I titled this post “You Are Not Broken” because that’s a message I’ve learned to tell myself. I used to think of bipolar as the enemy that lived in my head. There was me, and then there was this dark, beastly thing that hung around and effed up my life. It was all about fighting that beast. And this mindset meant that every time I had an episode, I’d lost. I hadn’t fought hard enough. I needed another thing to feel guilty about like I needed a hole in the head. The enemy mindset required some reframing.

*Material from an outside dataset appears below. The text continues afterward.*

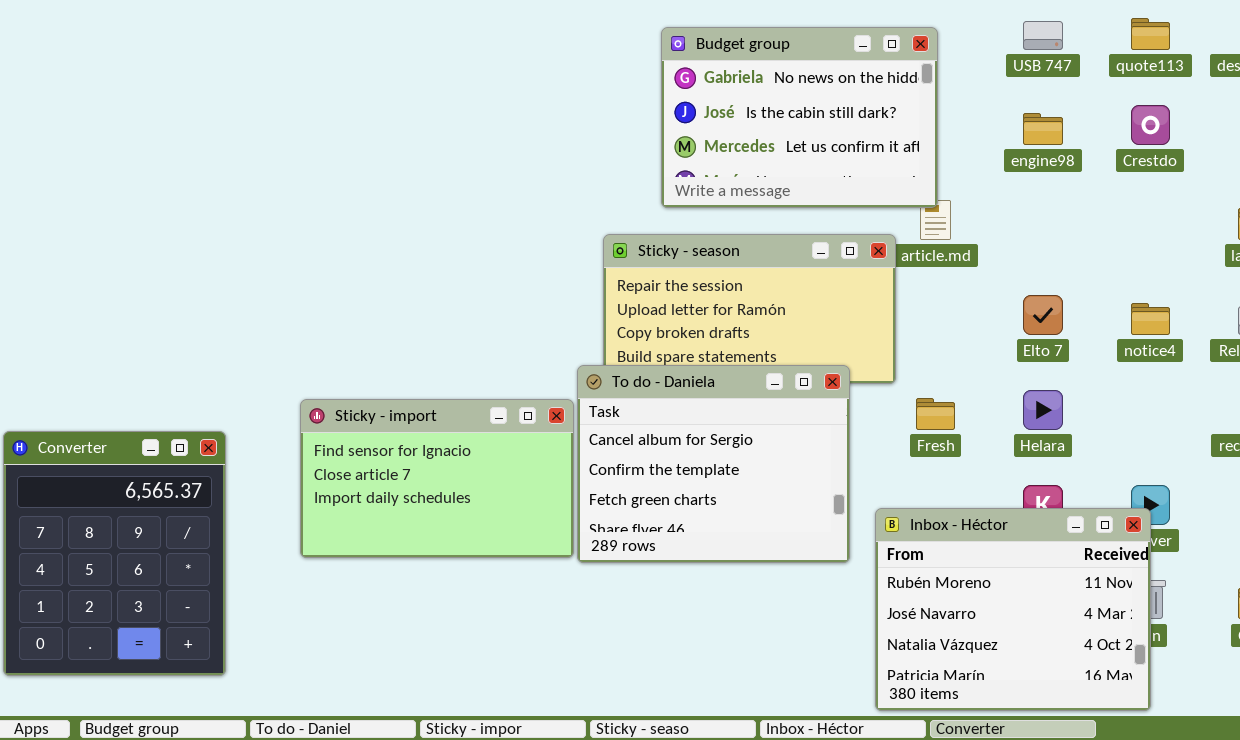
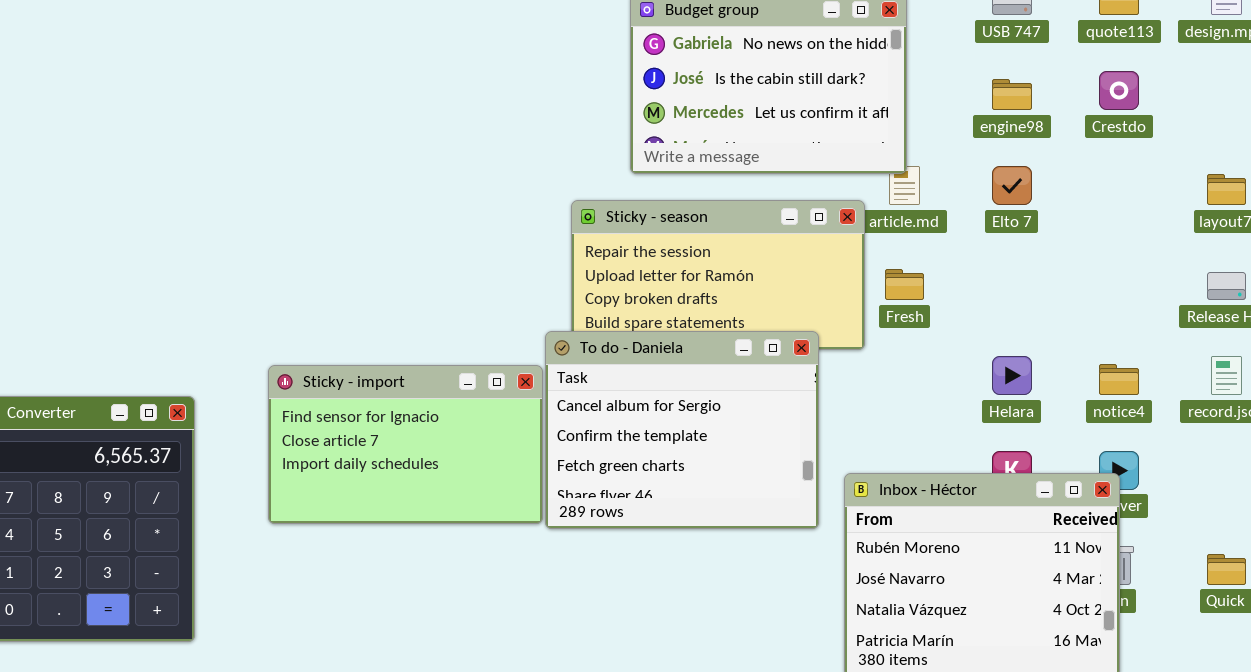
Elto 7: [1023,295,1063,335] -> [992,166,1032,205], moved
notice4: [1131,303,1170,335] -> [1099,364,1139,395], moved
Fresh: [916,398,955,430] -> [885,269,924,300], moved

You know what, friends? My bipolar disorder is a condition. It is genetic, and it is biochemical. I did not cause it, and I cannot make it go away. It is no different than being born with any other chronic disorder. There is nothing to feel guilty about. It’s hard for me to believe that consistently, but it’s true. Do I bear some responsibility with my bipolar disorder? Yes. If I do or say things in an episode that harm another person, I have to make it right, but the Normals have to do that too.
Can I tell you what’s beautiful about this disorder? It makes me live my life with more intention. I have to take good care of myself. I can’t drink, I have to limit caffeine, watch my sleep, try to move my body, spend time centering myself. Being able to take care of myself during level periods is a gift. Those acts of self-care are also acts of destigmatization, because I am affirming that I am worth taking care of. I am not broken.
My compassion and love for others has grown. I can sit with someone in pain who doesn’t know if life is worth living, and I understand where they are. I know the highs, which has given me some sense of what people with addictions chase. The support of my family, friends, and treatment team has made me feel so unbelievably loved, and knowing how fortunate I am for their care increases my gratitude and love for them. I am so thankful for level periods. I get to be alive, in a world where I can do some good. I don’t want to be part of a suicide statistic in a Google search. If I do come up in a Google search someday, I’d like it to be under keywords like “oldest living tap dancer” or “Ms. Smyrna Assisted Living 2062.”
I’m not going so far as to say that having bipolar disorder is a blessing, but I will say this: I WAS MADE JUST AS I WAS MEANT TO BE. I am not inherently deficient. As a matter of fact, I am beautiful, and there is only one Me in the world, so I better let my little light shine. I am not broken. You are not broken.
Happy Mental Health Awareness Month.